Why is it considered the leading cloud platform?
Most functionality - AWS has considerably more services and features within those services than any other cloud provider. This ranges from infrastructure technology like compute storage and databases to the latest technologies such as machine learning, AI and the Internet of Things. This allows it to be easier, faster and more cost effective to move existing applications to the cloud and create almost anything.
Largest community of customers and partners - AWS has a large and dynamic community, with millions of active customers and tens of thousands of partners globally. Customers from every industry and of all sizes are running every imaginable use case on AWS.
Most secure - AWS is designed to be the most flexible and secure cloud computing environment today. Its core infrastructure is designed to meet the requirements for the military, global banks and other high-sensitive organisations. AWS supports 90 security standards and compliance certifications, as well as 117 AWS services that store customer data and provide the ability to encrypt that data.

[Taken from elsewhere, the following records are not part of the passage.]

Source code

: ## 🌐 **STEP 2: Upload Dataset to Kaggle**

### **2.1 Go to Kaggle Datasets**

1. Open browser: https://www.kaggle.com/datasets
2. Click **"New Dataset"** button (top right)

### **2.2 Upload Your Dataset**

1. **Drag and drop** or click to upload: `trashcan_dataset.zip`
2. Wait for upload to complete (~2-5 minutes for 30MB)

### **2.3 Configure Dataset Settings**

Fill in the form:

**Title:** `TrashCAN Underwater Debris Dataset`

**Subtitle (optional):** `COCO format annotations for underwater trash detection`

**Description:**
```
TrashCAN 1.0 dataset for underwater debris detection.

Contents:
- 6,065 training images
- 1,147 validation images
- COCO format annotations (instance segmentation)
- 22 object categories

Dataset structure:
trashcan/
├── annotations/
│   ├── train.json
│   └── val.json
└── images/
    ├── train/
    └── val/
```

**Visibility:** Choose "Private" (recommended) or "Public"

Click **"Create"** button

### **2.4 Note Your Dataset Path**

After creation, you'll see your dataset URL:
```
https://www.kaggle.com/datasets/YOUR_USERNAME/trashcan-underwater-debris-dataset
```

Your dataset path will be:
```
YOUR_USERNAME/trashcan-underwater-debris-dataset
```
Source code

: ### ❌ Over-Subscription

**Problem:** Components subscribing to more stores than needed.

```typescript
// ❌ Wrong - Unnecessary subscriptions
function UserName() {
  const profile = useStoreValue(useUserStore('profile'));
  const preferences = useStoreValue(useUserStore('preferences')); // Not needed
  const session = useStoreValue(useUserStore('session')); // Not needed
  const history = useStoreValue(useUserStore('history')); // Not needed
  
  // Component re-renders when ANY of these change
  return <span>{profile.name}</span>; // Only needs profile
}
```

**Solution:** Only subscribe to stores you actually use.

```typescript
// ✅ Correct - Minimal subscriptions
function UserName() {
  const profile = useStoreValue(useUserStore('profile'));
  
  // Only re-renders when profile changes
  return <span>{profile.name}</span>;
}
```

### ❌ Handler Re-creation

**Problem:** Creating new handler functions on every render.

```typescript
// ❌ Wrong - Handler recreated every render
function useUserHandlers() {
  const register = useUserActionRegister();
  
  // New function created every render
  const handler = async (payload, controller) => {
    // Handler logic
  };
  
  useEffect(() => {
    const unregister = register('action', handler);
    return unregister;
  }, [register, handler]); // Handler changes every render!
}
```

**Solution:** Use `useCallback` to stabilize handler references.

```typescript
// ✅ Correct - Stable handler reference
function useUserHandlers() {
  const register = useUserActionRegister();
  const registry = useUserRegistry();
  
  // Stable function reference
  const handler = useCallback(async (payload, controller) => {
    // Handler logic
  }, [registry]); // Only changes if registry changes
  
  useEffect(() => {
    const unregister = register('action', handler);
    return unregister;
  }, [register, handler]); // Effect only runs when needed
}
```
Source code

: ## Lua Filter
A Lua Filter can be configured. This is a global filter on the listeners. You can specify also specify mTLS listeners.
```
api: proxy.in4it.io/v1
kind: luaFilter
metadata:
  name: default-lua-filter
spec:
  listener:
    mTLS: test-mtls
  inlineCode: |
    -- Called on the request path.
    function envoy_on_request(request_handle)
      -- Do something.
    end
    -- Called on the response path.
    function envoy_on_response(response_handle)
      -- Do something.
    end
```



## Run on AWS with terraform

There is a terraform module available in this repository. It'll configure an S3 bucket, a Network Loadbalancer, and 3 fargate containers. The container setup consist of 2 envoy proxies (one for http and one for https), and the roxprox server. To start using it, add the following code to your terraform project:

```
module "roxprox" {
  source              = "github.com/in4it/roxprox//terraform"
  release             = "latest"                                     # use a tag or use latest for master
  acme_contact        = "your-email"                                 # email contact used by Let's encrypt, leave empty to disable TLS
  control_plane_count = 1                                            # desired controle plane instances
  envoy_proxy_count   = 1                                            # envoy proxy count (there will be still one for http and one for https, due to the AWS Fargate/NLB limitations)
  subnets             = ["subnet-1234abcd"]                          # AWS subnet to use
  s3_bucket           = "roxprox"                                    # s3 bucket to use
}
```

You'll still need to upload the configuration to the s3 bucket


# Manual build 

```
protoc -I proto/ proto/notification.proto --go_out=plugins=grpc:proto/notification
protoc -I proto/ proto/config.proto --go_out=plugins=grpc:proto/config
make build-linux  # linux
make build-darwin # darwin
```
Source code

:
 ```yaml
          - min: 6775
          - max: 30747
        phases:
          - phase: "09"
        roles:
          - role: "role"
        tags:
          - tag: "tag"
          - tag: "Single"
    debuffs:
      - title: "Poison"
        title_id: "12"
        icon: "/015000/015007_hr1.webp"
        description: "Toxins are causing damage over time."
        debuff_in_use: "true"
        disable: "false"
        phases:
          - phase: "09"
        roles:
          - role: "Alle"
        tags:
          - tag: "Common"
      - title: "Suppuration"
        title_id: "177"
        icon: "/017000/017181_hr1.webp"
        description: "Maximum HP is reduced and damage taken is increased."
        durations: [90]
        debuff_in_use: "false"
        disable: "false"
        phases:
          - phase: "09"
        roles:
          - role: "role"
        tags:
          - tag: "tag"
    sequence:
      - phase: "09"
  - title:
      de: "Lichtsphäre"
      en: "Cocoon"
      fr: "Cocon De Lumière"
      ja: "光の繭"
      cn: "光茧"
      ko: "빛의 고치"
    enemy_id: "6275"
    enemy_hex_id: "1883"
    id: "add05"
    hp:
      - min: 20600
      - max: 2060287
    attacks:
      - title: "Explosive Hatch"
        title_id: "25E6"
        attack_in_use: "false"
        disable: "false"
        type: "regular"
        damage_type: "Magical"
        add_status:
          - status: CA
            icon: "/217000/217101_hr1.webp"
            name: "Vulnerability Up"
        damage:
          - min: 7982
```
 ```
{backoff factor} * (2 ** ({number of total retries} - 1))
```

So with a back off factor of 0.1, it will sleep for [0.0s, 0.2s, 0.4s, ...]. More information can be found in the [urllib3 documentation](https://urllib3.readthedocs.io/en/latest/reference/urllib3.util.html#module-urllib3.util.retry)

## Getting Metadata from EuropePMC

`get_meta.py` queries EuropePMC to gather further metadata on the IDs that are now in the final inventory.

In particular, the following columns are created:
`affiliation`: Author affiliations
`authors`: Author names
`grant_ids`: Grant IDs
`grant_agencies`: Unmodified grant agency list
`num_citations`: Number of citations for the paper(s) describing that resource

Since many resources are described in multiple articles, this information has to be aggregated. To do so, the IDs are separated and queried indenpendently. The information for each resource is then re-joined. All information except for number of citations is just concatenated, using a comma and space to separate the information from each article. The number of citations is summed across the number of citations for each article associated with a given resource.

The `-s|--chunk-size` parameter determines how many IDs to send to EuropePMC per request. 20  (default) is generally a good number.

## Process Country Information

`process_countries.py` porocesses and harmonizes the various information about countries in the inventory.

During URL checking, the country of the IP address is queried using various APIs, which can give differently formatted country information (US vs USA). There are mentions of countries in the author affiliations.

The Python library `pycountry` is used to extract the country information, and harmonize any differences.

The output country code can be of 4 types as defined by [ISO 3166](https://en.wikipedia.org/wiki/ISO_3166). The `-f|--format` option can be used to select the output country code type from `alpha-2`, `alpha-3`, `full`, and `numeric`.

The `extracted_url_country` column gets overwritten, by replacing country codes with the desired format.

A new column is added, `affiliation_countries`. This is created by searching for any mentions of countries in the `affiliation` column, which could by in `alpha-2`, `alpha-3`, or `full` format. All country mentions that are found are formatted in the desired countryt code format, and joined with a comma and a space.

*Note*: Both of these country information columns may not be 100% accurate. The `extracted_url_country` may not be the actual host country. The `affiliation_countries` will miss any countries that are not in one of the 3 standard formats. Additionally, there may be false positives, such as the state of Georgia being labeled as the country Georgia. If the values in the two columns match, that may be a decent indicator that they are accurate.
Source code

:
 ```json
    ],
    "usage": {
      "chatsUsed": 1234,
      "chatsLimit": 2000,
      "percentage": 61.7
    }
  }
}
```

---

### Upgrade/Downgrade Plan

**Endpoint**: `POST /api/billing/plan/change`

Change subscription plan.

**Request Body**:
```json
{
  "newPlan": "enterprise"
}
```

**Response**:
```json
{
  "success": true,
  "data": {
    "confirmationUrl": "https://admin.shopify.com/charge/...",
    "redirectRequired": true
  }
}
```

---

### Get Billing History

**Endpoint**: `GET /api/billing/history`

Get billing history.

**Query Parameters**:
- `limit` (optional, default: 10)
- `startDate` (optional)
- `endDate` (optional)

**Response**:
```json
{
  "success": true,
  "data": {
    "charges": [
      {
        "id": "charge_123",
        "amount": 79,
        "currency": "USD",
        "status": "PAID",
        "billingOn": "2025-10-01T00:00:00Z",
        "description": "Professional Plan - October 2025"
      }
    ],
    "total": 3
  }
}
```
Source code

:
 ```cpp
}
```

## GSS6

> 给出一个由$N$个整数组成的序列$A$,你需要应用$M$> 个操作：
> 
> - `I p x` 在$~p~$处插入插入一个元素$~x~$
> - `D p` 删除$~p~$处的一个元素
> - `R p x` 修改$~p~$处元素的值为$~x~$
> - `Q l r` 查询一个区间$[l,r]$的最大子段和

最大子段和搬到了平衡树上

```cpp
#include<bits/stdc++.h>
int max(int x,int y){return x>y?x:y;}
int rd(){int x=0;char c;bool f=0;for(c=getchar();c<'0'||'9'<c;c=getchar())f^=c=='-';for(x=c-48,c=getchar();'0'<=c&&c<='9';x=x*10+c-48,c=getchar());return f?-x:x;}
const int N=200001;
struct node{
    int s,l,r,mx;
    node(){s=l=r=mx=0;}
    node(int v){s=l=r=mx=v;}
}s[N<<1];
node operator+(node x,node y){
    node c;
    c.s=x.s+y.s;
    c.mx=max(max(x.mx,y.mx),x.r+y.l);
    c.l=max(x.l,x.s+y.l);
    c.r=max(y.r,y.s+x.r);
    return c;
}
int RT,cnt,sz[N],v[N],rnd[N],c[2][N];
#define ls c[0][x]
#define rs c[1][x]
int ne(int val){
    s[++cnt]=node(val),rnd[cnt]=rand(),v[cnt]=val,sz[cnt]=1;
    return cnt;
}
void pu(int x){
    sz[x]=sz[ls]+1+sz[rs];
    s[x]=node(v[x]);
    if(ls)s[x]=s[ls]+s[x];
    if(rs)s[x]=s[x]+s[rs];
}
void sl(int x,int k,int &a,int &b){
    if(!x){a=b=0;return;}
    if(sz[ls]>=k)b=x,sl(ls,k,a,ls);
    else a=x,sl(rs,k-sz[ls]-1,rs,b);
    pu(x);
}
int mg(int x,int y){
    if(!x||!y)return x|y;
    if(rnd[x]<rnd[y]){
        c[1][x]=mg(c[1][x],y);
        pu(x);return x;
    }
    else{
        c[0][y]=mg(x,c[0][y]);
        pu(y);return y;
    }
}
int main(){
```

Fastest pace of innovation - Through AWS, it can allow the latest state-of-the-art technologies to experiment and innovate more efficiently. AWS is continuously increasing its pace of innovation to invent new technologies to empower businesses to transform their operations. In 2014, AWS created the serverless computing space with the launch of AWS Lambda, which enables developers to run their code without managing servers.
Most proven operational expertise - AWS has unrivalled experience, know-how, reliability, security and performance. AWS has been providing cloud services to millions of customers worldwide through a variety of use cases.